* [EXCERPT]:
# # # #

On Sunday, November 2nd, like many other bloggers, I wrote a long post that included a lengthy quotation from an interview that Sen. Barack Obama gave to the San Francisco Chronicle's editorial board in January 2008, in which Sen. Obama promised that under his cap and trade policy, "if somebody wants to build a coal-powered plant, they can. It’s just that it will bankrupt them because they’re going to be charged a huge sum for all that greenhouse gas that’s being emitted." And in that same interview, Obama also promised that "[u]nder my plan of a cap and trade system, electricity rates would necessarily skyrocket."

In the wee small hours of Monday morning, I followed up on that post with another which noted that — in response to a question being raised by Gov. Palin on the campaign trail as to why the tape of this interview was just now surfacing — Chronicle Political Writer Carla Marinucci was righteously asserting that her newspaper had never "hidden" the interview. I pointed out, however, that in neither the front-page news story that Ms. Marinucci had written about the interview on January 18, 2008, nor in a follow-up op-ed about the interview from Chronicle Editorial Page Editor John Diaz, had the Chronicle seen fit to give anyone the slightest hint that buried within the 52 minutes and 336MB of the interview one might find a promise to bankrupt the nation's coal industry or cause national electric rates to skyrocket.

This, I argued, reflected abysmal judgment as to what portions of the interview were newsworthy. I asserted that "anyone working for a junior high school newspaper would have instantly realized the newsworthiness of these quotes if he or she were not completely 'in the tank' for Obama."

After posting my critique, I emailed Ms. Marinucci with a copy of it. I wrote to her that "I’d be pleased to republish any response you might have, or reconsider with any additional facts you believe I’ve missed."

Yesterday afternoon, Ms. Marinucci sent me this reply, which (in a later email) she specifically authorized me to reprint here in its entirety for your thoughtful consideration:

Simple answer. This was an editorial board meeting to decide the endorsement for the Democratic primary in California, at the time a heated contest between Barack Obama and Hillary Clinton.

There were lots of issues that California voters wanted to hear from these candidates as they made their decision, but coal was not one of them. The industry doesn't exist here. We wrote about what our readers wanted to hear about regarding the choice between Obama and Clinton at that time: their positions on the war, jobs, tech, the environment, etc.

This response, while gracious, is utterly unpersuasive. In fact, it's so preposterous as to be even more damning than her earlier "we didn't hide it" defense.

The last I heard, California still uses electricity — and some 56 percent of America's electricity is generated from coal. Indeed, it was a series of rolling electrical brownouts and blackouts in California from 2001-2003 which led directly to the mid-term removal of Gov. Gray Davis in the special election won by present Gov. Arnold Schwarzenegger. For Ms. Marinucci to suggest that the Chronicle's readers aren't interested in supplies, sources, and prices of electricity is far beyond ludicrous. It's like suggesting that Boston wasn't interested in taxes on tea in the 1770s.

# # # #

(Dataset records)
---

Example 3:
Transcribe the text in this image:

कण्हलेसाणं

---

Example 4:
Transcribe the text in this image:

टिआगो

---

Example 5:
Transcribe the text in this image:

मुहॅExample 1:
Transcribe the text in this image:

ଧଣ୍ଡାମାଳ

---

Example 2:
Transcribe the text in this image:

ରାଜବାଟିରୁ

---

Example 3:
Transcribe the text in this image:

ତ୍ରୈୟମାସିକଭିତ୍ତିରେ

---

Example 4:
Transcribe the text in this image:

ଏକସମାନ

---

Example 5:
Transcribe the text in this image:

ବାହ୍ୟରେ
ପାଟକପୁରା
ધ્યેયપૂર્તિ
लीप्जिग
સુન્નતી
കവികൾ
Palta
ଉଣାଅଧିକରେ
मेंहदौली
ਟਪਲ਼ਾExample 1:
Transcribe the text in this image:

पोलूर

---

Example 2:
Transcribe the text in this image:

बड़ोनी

# # # #

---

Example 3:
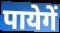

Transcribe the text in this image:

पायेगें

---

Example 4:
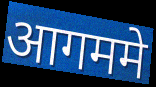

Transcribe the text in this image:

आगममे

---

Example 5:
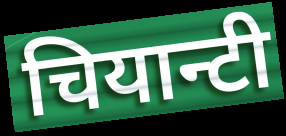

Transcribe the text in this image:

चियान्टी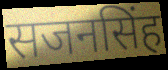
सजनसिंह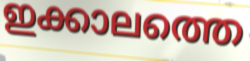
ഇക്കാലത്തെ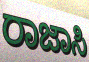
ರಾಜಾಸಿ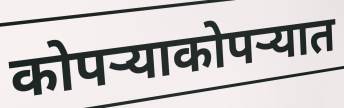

# # # #

Answer these questions about the excerpt on the Chronicle interview:
1. On what date did Ms. Marinucci's front-page news story about the interview appear?
2. How many minutes long was the interview?
3. What share of America's electricity does the excerpt say is generated from coal?
The items have nothing to do with what is asked here.

* [FINISHED EXERCISE]:
1. January 18, 2008
2. 52 minutes
3. Some 56 percent